Hakiki Ensar görmek isteyen ENSARULLAH’A baksın! Kardeşinin muhacir olmasına, hatta sınır komşusu olmasına bile gerek duymadan canıyla malıyla hatta kanıyla kardeşinin yardımına koşuyor. Hakiki Ensar görmek isteyen NASRALLAH’A baksın! En azizlerini kardeşleri uğruna feda etmekten çekinmiyor.
Komşuda yangın çıktığında önce hane halkı kurtarılır, güvenli bir şekilde eve alınır, sonra yangın söndürülür. Bunun için Ensar falan olmaya gerek yok insan olmak yeterlidir. Ancak komşunun evini düşmanla birlikte ateşe verip sonra çıkan yangına körükle gidip yangından kaçanları da avro mukabilinde evine almak değil komşulukla, insanlıkla bağdaşır mı?
Filistin’de kardeşlerinin maruz bırakıldığı yangının yakıtını teminden imtina etmeyenlerden Ensar olmaz. Olsa da bizim değil başkasının Ensar’ı olabilir.
Şimdi ne oldu! “pis Suriyeliler ülkemizden defolun!” öyle mi? Aynısını yağmacı talancı Avrupa ırkçıları da söylüyor: “pis Araplar, pis Afrikalılar, pis Kürtler hatta pis Müslümanlar ülkelerimizden defolun!” Bir Amerikan Üniversitesinde Amerika’yı eleştiren Afrikalı bayan öğrenciye bir beyaz “beğenmiyorsan ülkemden defol” dediğinde, Afrikalı Müslüman öğrenci “önce senin devletin topraklarımdan defolsun, kanımızı emmekten vazgeçsin, sonra ben ülkeme dönerim” demişti. Avrupa’da hırsızlık yapan Afrikalı kendisini şöyle savunur: “bizim onlardan çaldıklarımız onların bizden çaldıkları yanında devede kulak hatta bir kıl bile değildir. Bizim yaptığımız ihkak-ı haktır.” (2)

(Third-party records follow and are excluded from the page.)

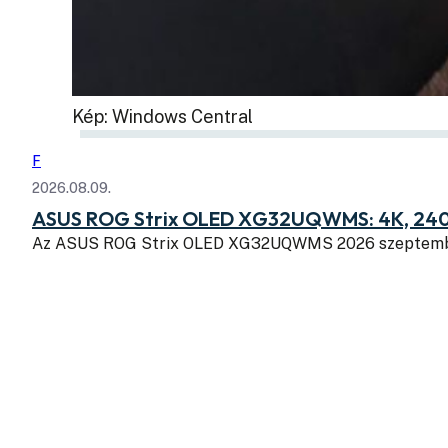
Kép: Windows Central
F
2026.08.09.
ASUS ROG Strix OLED XG32UQWMS: 4K, 240
Az ASUS ROG Strix OLED XG32UQWMS 2026 szeptembe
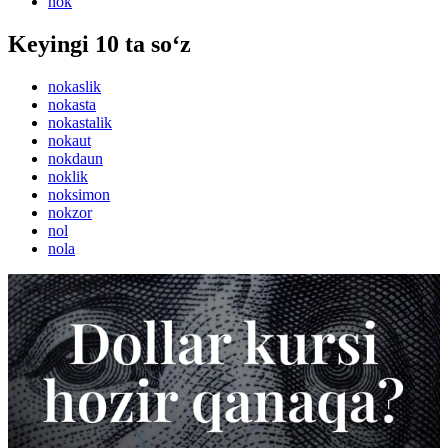
nok
Keyingi 10 ta so‘z
nokaslik
nokasta
nokastalik
nokaut
nokdaun
noklik
noksimon
nokzor
nol
nola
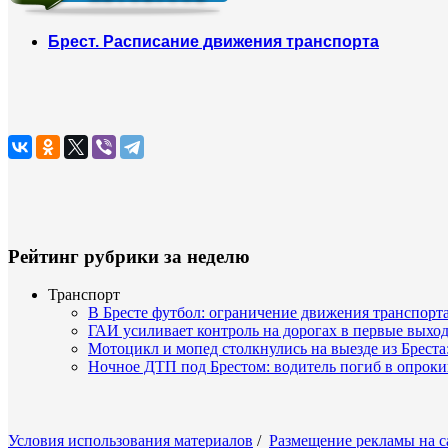
Брест. Расписание движения транспорта
Рейтинг рубрики за неделю
Транспорт
В Бресте футбол: ограничение движения транспорта
ГАИ усиливает контроль на дорогах в первые выхо
Мотоцикл и мопед столкнулись на выезде из Бреста
Ночное ДТП под Брестом: водитель погиб в опро
Условия использования материалов
/
Размещение рекламы на с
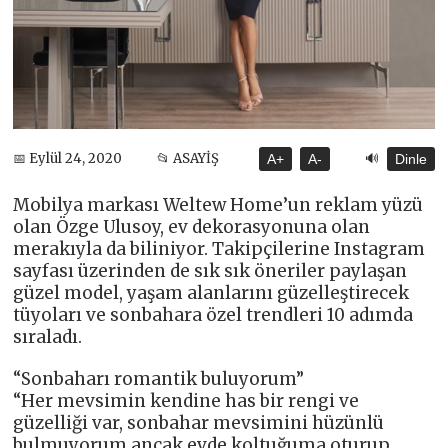
🔊
📅 Eylül 24, 2020
📂 ASAYİŞ
A+
A-
Dinle
Mobilya markası Weltew Home’un reklam yüzü
olan Özge Ulusoy, ev dekorasyonuna olan
merakıyla da biliniyor. Takipçilerine Instagram
sayfası üzerinden de sık sık öneriler paylaşan
güzel model, yaşam alanlarını güzelleştirecek
tüyoları ve sonbahara özel trendleri 10 adımda
sıraladı.
“Sonbaharı romantik buluyorum”
“Her mevsimin kendine has bir rengi ve
güzelliği var, sonbahar mevsimini hüzünlü
bulmuyorum ancak evde koltuğuma oturup,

Bazı eblehler Avrupa’ya ilticayı “diktatörlüklerden özgürlüğe kaçış” olarak niteler, kendi işbirlikçi yöneticilerini aşağılarken efendilerini yere göğe sığdırmazlar. Oysa diktatörlüğün başöğretmeni Hitler Almandır. Faşizmin kralı Mussolini İtalya’ndır. Bizdeki diktatörler onların eline su bile dökemez. Aksa tufanı batı medeniyeti diye bize yutturulan Batı vahşetinin maskesini paramparça etmiştir. Soykırımcı vahşi batı, fabrika ayarlarına dönmüş, bir avuç petrol için yüzbinlerce masumun kanını içmekten çekinmemektedir. O yüzden vampir denilince gözümün önünde hep batılı liderler canlanır.
Hâsılı kelam ortada ne Muhacir ne de Ensar var! Her şey Gasıp Siyonist rejimin güvenliği ve Amerika’nın petrol hırsızlığı için! (Emin Güneş - Hürseda Haber)

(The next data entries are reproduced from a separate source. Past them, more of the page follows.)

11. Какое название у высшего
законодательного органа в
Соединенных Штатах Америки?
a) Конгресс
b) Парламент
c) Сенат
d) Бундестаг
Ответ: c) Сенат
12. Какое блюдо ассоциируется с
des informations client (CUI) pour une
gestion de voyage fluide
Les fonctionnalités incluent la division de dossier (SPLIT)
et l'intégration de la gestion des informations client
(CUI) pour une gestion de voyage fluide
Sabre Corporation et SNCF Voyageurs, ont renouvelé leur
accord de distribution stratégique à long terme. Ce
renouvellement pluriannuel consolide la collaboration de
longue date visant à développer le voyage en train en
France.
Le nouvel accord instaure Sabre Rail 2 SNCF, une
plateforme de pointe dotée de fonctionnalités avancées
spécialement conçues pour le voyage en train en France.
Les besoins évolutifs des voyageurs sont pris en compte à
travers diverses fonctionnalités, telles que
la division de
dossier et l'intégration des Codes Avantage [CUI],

- Avrupa Birliğinin Suriyeliler İçin Türkiye’ye Ödediği Para – Mülteciler ve Sığınmacılar Yardımlaşma ve Dayanışma Derneği (multeciler.org.tr)
- Araklı’nın bu savunmasını tabi ki doğru bulmuyorum. Doğrusu yağmacı talancı sömürgecilere karşı direnişin saflarında aslanlar gibi savaşıp yağmacıları kovmaktır.